Absent is set largely after the Gulf War of 1991, when Hussein invaded Kuwait and the U.S. responded, and before the U.S.-led invasion that began in 2002. However, a portion of reminiscences occur during the Iran-Iraq War of 1980-1988. The author writes at the end that she wants to highlight the Iraqi culture, as it is part of the cradle of civilization and so much has been destroyed in the past three-plus decades.
The tale is narrated by Dalal, a young woman raised by her mother's sister after being orphaned at four months of age. The title means many things. Dalal opens by telling us her aunt's husband defies tradition and instead of being renamed for the first child in his family (her), he insists on being called Abu Ghayeb, "father of the absent one" for the child he and his wife cannot have together. Absent also refers to the many aspects of life that dissolved with Saddam Hussein's rise to power, especially noticeable when compared with the "time of plenty" that Dalal remembers from early childhood. It also refers to people who suddenly disappear from the neighborhood. And to feelings, beliefs and loyalties that disappear, too, under the rigors of a struggle for daily life.
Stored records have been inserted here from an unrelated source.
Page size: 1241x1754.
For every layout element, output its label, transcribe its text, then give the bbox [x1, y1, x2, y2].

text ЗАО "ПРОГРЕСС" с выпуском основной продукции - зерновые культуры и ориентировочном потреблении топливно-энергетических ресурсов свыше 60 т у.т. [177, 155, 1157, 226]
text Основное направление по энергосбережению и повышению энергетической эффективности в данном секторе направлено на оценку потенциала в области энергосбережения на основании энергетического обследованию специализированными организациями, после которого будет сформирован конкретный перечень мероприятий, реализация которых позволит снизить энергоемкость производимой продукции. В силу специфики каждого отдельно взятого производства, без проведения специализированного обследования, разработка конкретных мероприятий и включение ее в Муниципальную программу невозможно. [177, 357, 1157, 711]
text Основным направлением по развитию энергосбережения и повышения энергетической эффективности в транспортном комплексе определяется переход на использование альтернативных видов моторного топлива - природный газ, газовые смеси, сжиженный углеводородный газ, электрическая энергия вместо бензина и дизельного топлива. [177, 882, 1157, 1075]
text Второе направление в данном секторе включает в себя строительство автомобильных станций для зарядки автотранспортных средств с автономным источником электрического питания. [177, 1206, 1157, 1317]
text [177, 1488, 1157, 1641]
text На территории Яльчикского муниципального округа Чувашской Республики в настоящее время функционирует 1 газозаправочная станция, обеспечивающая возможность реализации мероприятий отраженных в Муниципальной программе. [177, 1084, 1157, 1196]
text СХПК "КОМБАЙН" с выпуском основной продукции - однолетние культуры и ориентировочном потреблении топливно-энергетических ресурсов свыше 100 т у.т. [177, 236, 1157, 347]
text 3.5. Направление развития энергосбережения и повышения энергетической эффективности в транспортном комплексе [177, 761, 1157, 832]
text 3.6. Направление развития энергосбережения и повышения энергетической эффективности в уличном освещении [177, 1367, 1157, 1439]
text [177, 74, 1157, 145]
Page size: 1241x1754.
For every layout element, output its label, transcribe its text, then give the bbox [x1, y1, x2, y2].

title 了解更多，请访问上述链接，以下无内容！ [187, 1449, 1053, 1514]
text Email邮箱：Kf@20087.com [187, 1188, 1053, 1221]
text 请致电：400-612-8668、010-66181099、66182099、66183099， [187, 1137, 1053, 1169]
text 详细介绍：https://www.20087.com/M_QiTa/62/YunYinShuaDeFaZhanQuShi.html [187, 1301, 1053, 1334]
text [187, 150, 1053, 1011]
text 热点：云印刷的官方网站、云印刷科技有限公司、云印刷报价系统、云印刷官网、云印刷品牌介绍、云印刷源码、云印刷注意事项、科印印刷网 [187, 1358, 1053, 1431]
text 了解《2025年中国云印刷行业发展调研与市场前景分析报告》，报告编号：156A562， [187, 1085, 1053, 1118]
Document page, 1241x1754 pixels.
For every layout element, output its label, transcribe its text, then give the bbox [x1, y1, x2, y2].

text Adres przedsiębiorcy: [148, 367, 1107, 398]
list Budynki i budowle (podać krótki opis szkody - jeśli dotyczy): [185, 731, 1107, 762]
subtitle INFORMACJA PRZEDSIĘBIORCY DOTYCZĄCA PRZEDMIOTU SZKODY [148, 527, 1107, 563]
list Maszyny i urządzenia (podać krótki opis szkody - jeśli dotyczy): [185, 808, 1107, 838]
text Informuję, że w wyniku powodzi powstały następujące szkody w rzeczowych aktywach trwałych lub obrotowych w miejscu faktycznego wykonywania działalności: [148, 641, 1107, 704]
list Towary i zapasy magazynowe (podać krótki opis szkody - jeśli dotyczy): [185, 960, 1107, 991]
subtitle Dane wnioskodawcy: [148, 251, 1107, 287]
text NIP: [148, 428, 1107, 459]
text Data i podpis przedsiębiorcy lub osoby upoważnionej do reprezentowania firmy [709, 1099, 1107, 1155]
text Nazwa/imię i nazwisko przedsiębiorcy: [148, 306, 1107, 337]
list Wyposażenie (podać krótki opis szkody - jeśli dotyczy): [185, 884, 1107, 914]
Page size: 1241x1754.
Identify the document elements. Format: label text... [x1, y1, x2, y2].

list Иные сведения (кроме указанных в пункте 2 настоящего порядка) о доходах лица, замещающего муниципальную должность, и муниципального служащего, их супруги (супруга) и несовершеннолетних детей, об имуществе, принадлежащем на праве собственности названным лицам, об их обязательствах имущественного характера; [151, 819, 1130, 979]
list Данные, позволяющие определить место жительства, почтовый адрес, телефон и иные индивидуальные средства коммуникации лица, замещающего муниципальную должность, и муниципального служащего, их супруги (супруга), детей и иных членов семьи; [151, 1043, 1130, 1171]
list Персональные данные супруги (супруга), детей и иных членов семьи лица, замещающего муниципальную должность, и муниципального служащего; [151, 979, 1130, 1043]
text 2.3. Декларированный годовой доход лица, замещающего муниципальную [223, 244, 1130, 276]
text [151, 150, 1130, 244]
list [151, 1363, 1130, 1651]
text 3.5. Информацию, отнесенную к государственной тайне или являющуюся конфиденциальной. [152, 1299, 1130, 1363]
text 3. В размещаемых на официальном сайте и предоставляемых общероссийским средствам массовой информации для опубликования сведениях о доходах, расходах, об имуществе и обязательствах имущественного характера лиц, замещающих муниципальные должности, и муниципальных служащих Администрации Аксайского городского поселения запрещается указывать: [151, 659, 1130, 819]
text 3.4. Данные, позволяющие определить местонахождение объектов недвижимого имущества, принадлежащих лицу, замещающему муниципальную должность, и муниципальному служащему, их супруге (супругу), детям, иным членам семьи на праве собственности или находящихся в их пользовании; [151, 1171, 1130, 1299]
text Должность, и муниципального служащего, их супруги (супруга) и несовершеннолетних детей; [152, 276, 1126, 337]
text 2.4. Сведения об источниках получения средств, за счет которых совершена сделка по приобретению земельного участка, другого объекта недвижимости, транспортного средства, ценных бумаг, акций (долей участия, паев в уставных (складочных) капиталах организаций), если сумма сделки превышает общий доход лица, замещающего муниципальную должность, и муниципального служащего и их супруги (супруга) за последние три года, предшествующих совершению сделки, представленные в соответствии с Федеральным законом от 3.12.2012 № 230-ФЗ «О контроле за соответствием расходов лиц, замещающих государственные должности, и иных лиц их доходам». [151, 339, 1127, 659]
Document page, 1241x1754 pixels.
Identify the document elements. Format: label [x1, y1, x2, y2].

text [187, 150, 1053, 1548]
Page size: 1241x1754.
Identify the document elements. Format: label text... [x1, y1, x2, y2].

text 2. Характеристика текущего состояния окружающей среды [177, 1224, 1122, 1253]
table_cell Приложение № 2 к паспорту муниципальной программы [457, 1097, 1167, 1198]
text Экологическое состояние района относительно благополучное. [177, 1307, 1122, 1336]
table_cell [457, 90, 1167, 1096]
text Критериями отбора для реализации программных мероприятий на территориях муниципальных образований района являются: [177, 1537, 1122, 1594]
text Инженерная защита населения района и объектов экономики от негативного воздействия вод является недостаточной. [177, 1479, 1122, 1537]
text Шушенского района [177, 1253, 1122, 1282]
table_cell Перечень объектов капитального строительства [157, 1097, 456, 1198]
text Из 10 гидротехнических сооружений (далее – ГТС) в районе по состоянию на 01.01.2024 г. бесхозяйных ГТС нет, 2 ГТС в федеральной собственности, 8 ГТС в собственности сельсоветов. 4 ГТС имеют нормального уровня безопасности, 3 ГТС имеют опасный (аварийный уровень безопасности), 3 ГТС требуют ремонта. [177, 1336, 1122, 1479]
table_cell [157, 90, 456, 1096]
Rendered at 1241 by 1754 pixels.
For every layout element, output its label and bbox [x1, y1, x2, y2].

Dalal's aunt, called Umm Ghayeb (mother of the absent one) is a seamstress, now that her husband's job as a state tourism promoter is gone with the end of the "time of plenty." Abu Ghayeb sets up an apiary and does well, with Dalal's willing assistance, in this new agricultural work.
The novel is mostly dialogue with occasional observations from the first-person narrator. She writes of post-Hussein expectations:
"In our teenage years, we had to join the National Union of Students. There we were told that our aims were 'Unity, Freedom, and Socialism,' and that we had to strive for 'One unified Arab nation...with an eternal message. . . . We had to attend the meetings unfailingly, maintain secrecy, and learn the president's quotes by heart." (p. 51)
Mixed with reporting like this are Dalal's skeptical commentary about Umm Mazin's fortune telling business, which includes a line of herbal remedies and spells, made more solemn by quotations from the Qu'ran. Dalal also learns about photography from the blind man, who was once a photographer, but who says he see more clearly now. Abu Ghayeb is a former art student who now collects contemporary works by friends, and his lessons about seeing and looking also inform the text, along with his instructions about keeping bees, the exemplary social insect whose lessons would benefit mankind if only we could learn.
These many stories, as disparate as the threads of stories in our own lives, come together in the late 1990s. Dalal has a part-time job with Saad, the coiffeur, and through him, she meets Adel. She is later seduced by Adel. The neighborhood receives missile strikes that kill some and injure many. The bees "turn" and become aggressive, attacking their own. Before the end, we learn the true reasons for Saad's shop and its location in that particular building. Dalal is the only one "left standing" and is now the only source of income for herself and her aunt. She seems to accept this and the novel closes with her beginning to teach a young man to read -- nurturing a slim reed for the reestablishment of civilization, despite the great losses she and her country have experienced.
The mordant humor shows a different perspective about what many Americans see as justifiable actions. This is Abu Ghayeb about bombings in the 1991 Gulf War:
"...Yes, 'intelligent missiles.' They stop at a red light on their way to the explosion. . . Truly smart weapons. They destroyed communication centers, sewage plants, and electricity generators. And they remembered to wipe out the water purification units as well. With their intelligence, they deprived a whole nation of clean drinking water." (p. 65-66)
Here is Dalal, describing a portion of a walk she takes with her aunt:
"We walk past the house that burned down because its owners had been hoarding petrol. They were afraid it would get stolen, so they stored it under the ground; but it had leaked, and their garden exploded." (p. 95)
Here is a lesson from the bees, via Abu Ghayeb:
"Dalal, if only we could learn from the bees! . . . Greed is the main problem. Look at the way the bee behaves when it goes out to collect the nectar. The first thing the bees do is check the amount of sugar in the flower. They suck from it what they need and won't exceed their limit." (p. 175)
If one of Ms. Khedairi's purposes was education about the culture of Iraq, I must confess I didn't learn much about historical aspects. Maybe I already read too many works about the Tigris and Euphrates; the Caliph of Baghdad, when that city was the center of Islam; and the modern-era destruction of antiquities, and related subjects.
For daily life under Hussein, this is an evocative work that seems accurate. It is consistent with the books I've read about life under Khomeini in Iran (Children of the Jacaranda Tree) and in Palestine (Dancing Arabs) with regard to Islam and consistent with other tales of surviving dictatorships by Anchee Min, Julia Alvarez, and Edwige Danticat.